WHAT THIS TASK INVOLVES
Keep the pictures out of your copy. Transcribe the records below exactly.

Per-instance keypoint data
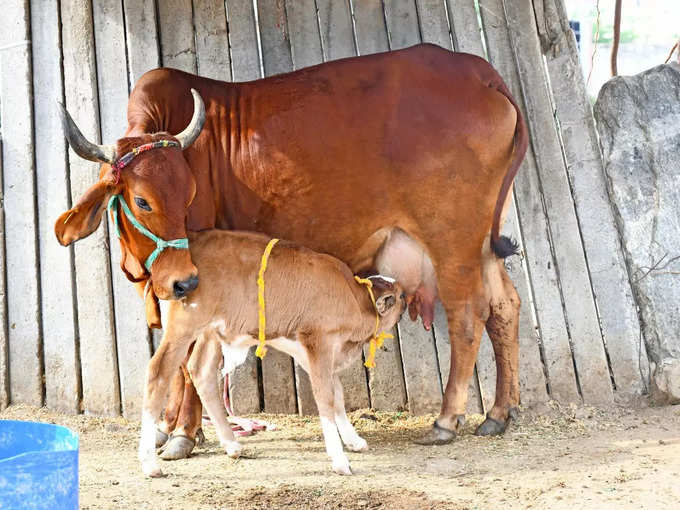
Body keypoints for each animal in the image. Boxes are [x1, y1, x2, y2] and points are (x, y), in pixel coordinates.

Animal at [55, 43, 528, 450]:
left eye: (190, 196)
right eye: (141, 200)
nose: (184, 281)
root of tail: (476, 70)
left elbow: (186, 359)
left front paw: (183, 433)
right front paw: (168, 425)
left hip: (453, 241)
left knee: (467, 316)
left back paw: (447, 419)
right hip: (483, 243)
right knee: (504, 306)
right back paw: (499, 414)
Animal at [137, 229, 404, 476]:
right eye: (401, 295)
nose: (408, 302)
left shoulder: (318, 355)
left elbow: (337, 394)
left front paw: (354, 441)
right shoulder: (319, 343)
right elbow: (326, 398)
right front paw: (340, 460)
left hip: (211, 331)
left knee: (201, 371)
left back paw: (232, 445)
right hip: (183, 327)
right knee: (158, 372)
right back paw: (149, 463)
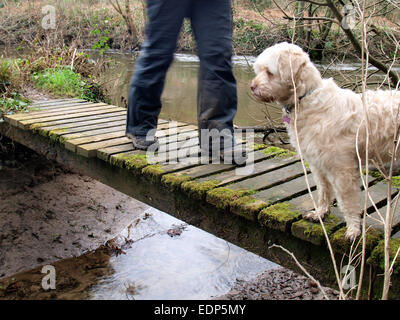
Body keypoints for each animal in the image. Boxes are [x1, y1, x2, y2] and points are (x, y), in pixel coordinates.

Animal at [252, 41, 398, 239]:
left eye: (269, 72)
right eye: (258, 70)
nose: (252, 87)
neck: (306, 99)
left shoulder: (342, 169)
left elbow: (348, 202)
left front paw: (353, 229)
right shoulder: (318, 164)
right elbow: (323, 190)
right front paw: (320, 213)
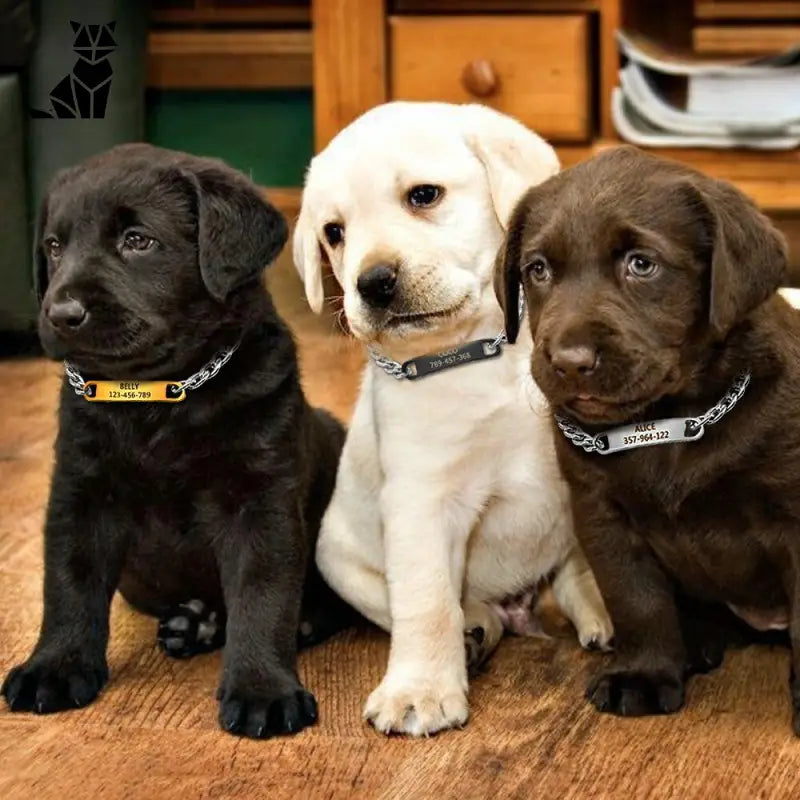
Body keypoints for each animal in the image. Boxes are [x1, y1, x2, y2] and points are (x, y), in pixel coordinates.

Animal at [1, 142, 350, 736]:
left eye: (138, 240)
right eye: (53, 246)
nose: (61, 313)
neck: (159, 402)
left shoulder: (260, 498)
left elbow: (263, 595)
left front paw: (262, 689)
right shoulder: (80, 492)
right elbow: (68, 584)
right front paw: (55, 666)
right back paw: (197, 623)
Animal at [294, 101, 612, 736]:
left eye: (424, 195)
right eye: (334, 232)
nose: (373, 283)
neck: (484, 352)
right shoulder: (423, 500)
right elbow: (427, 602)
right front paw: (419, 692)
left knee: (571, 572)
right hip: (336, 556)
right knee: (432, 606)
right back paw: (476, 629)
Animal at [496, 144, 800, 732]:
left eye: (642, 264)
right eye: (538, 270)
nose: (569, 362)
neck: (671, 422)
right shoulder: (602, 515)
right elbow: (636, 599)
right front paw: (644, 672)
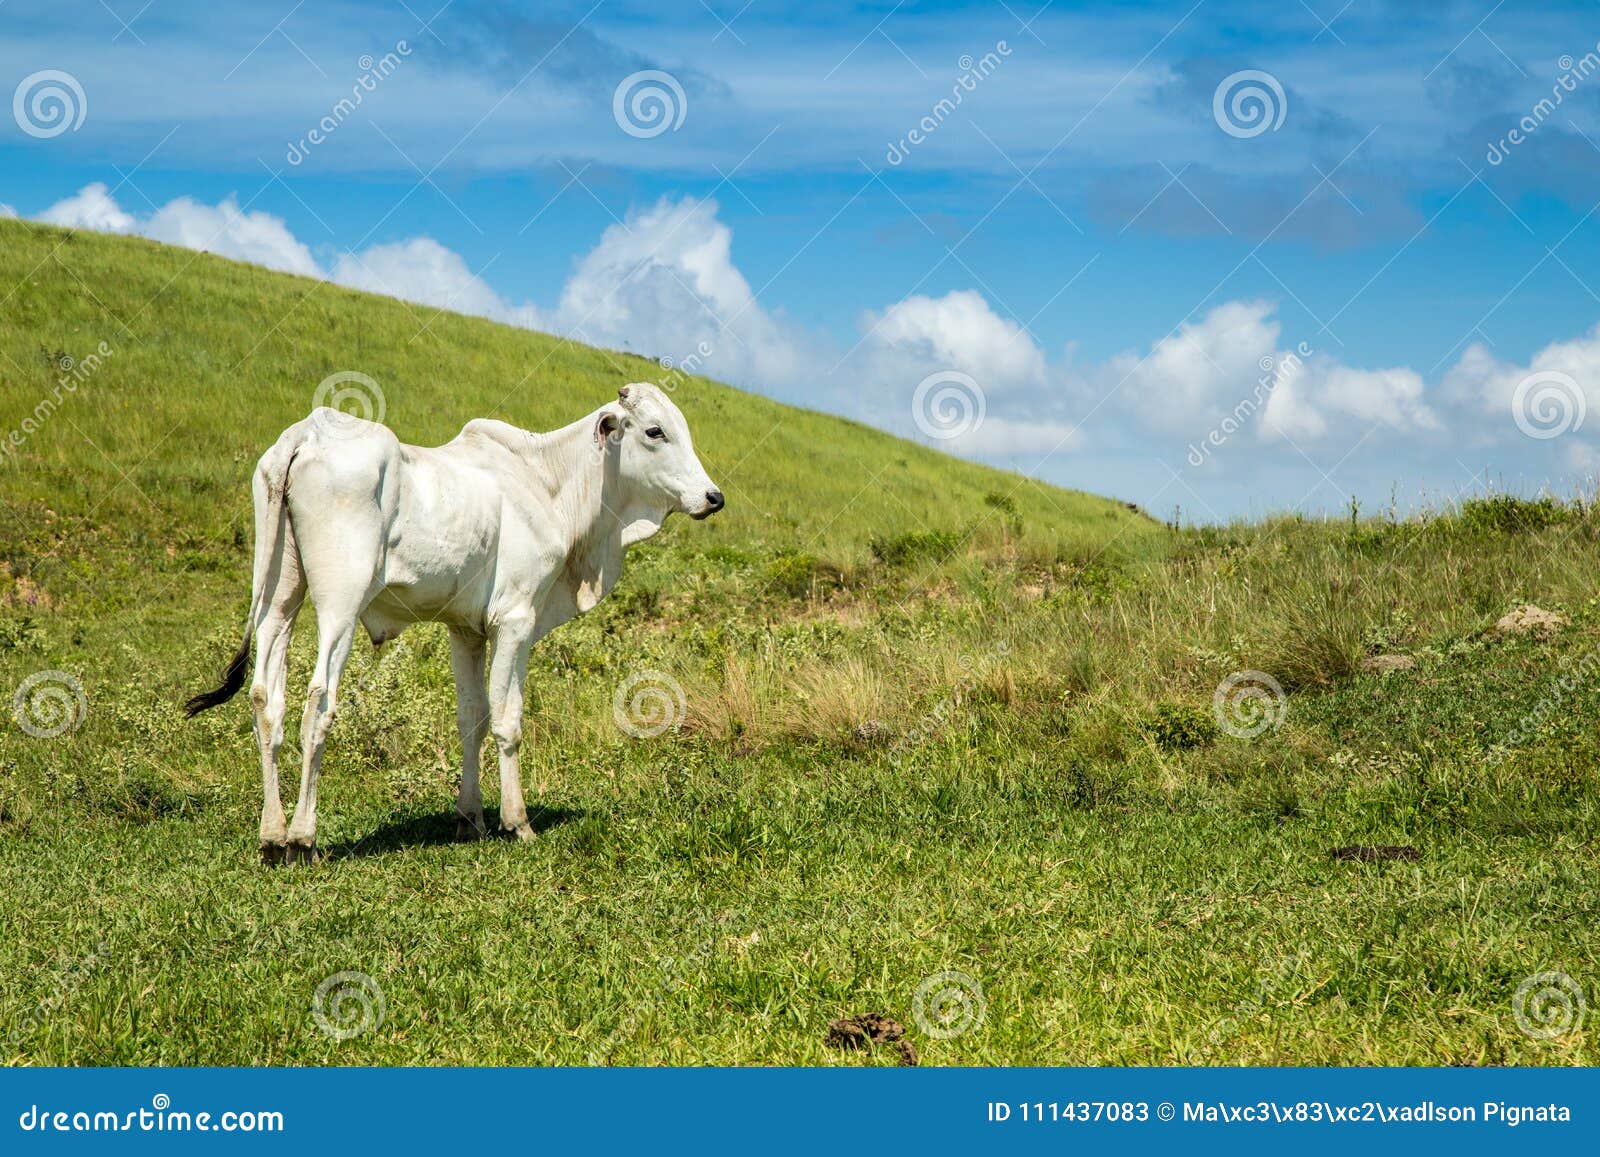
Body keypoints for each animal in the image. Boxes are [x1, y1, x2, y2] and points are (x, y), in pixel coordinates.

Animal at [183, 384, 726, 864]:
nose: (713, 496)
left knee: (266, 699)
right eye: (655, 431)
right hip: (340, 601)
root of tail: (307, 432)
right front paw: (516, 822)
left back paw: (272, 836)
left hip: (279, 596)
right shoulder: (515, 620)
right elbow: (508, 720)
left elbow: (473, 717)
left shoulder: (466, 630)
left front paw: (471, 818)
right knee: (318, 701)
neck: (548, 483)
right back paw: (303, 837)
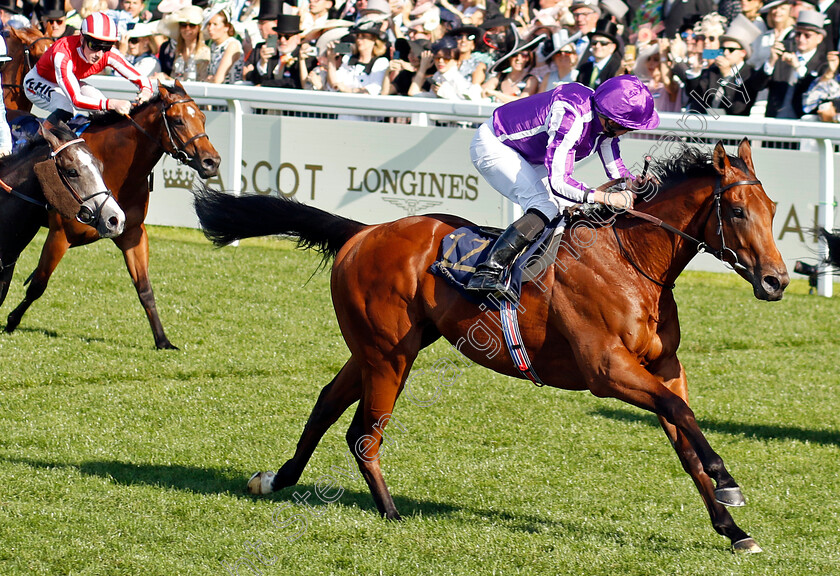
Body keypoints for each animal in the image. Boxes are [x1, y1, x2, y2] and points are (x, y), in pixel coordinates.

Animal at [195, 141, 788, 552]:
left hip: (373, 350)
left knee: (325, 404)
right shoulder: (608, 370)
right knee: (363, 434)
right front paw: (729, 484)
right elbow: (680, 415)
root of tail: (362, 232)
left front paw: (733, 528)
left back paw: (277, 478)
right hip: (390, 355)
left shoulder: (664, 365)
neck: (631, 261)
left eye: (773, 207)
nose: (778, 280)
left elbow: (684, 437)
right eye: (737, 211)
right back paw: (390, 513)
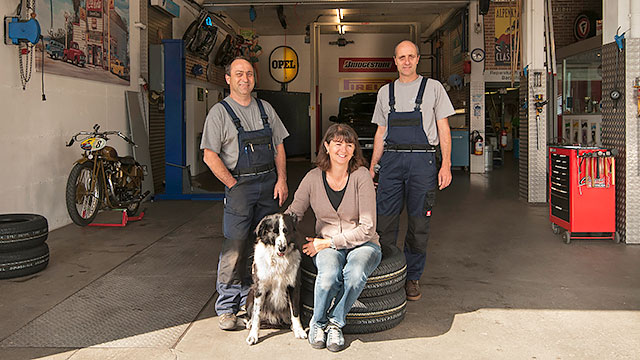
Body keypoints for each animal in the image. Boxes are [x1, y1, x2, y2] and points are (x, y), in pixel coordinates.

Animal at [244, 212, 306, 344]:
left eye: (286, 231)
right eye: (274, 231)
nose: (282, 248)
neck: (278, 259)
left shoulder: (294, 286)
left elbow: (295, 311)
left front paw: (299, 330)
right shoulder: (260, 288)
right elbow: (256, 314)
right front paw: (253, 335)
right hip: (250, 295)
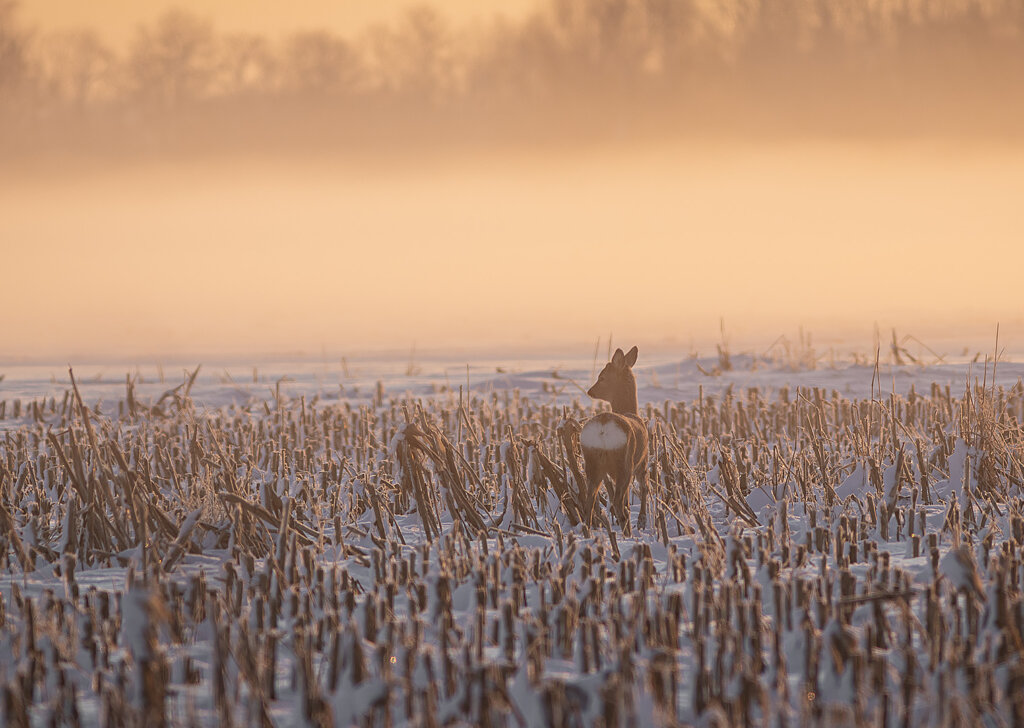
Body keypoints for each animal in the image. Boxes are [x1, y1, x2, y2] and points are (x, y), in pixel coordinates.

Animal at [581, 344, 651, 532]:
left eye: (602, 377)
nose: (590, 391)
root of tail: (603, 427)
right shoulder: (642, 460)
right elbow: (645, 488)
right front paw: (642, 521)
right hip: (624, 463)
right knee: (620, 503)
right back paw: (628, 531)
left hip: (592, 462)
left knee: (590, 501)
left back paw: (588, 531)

SOLUTION FOR THIS TASK
Body keypoints for each animal in the image. Boxes are [x1, y1, x2, y2] and points are (x, y), in pixel coordinates.

Animal at [55, 43, 528, 450]:
left eye: (190, 196)
right eye: (141, 200)
nose: (184, 281)
root of tail: (476, 70)
left elbow: (186, 359)
left front paw: (183, 433)
right front paw: (168, 425)
left hip: (453, 241)
left knee: (467, 316)
left back paw: (447, 419)
right hip: (483, 243)
right knee: (504, 306)
right back paw: (499, 414)
Animal at [137, 229, 404, 476]:
right eye: (401, 295)
nose: (408, 302)
left shoulder: (318, 355)
left elbow: (337, 394)
left front paw: (354, 441)
right shoulder: (319, 343)
right elbow: (326, 398)
right front paw: (340, 460)
left hip: (211, 331)
left knee: (201, 371)
left back paw: (232, 445)
right hip: (183, 327)
right knee: (158, 372)
right back paw: (149, 463)
Body keypoints for each animal in the image. Boxes are [x1, y1, x2, y2] and points are (x, y), in pixel coordinates.

Animal at [252, 41, 398, 239]:
left eye: (269, 72)
right eye: (258, 70)
nose: (252, 87)
neck: (306, 99)
left shoulder: (342, 169)
left elbow: (348, 202)
left front paw: (353, 229)
right shoulder: (318, 164)
right elbow: (323, 190)
right front paw: (320, 213)
Body keypoints for each animal in the image. Boxes are [x1, y1, x2, y2] and points are (x, y), in pixel coordinates.

Animal at [1, 142, 350, 736]:
left eye: (138, 240)
right eye: (53, 246)
nose: (61, 313)
neck: (159, 402)
left shoulder: (260, 498)
left elbow: (263, 595)
left front paw: (262, 689)
right shoulder: (80, 492)
right elbow: (68, 584)
right front paw: (55, 666)
right back paw: (197, 623)
Animal at [294, 101, 612, 736]:
left eye: (424, 195)
right eye: (334, 232)
nose: (373, 283)
neck: (484, 352)
right shoulder: (423, 500)
right elbow: (427, 602)
right front paw: (419, 692)
left knee: (571, 572)
right hip: (336, 556)
right knee: (432, 606)
right back paw: (476, 629)
Animal at [496, 144, 800, 732]:
left eye: (642, 264)
right eye: (538, 270)
nose: (569, 362)
neck: (671, 422)
right shoulder: (602, 515)
right elbow: (636, 599)
right front paw: (644, 672)
Body keypoints for each animal in the image. Boxes are [x1, y1, x2, y2] and points are (x, y), in pixel coordinates.

Animal at [183, 384, 726, 864]:
nose: (713, 496)
left knee: (266, 699)
right eye: (655, 431)
right hip: (340, 601)
root of tail: (307, 432)
right front paw: (516, 822)
left back paw: (272, 836)
left hip: (279, 596)
right shoulder: (515, 620)
right elbow: (508, 720)
left elbow: (473, 717)
left shoulder: (466, 630)
left front paw: (471, 818)
right knee: (318, 701)
neck: (548, 483)
right back paw: (303, 837)
Body keypoints for each animal in the image. Boxes are [x1, y1, x2, y2] and points are (x, y), in pixel coordinates.

Animal at [195, 141, 788, 552]:
left hip: (373, 350)
left knee: (325, 404)
right shoulder: (608, 370)
right knee: (363, 434)
right front paw: (729, 484)
right elbow: (680, 415)
root of tail: (362, 232)
left front paw: (733, 528)
left back paw: (277, 478)
right hip: (390, 355)
left shoulder: (664, 365)
neck: (631, 261)
left eye: (773, 207)
nose: (778, 280)
left elbow: (684, 437)
right eye: (737, 211)
right back paw: (390, 513)
Body keypoints for each animal in the image. Boxes are [x1, y1, x2, y2] and points are (x, y), in pixel coordinates.

Animal at [244, 212, 306, 344]:
left eye: (286, 231)
right eye: (274, 231)
nose: (282, 248)
neck: (278, 259)
left shoulder: (294, 286)
left elbow: (295, 311)
left front paw: (299, 330)
right shoulder: (260, 288)
right elbow: (256, 314)
right front paw: (253, 335)
right hip: (250, 295)
Body keypoints for each animal in the image. Boxes are [x1, y1, x2, y2] and points are (x, y), in pixel coordinates.

Animal at [581, 344, 651, 532]:
left eye: (602, 377)
nose: (590, 391)
root of tail: (603, 427)
right shoulder: (642, 460)
right elbow: (645, 488)
right front paw: (642, 521)
right hip: (624, 463)
right knee: (620, 503)
right back paw: (628, 531)
left hip: (592, 462)
left knee: (590, 501)
left back paw: (588, 531)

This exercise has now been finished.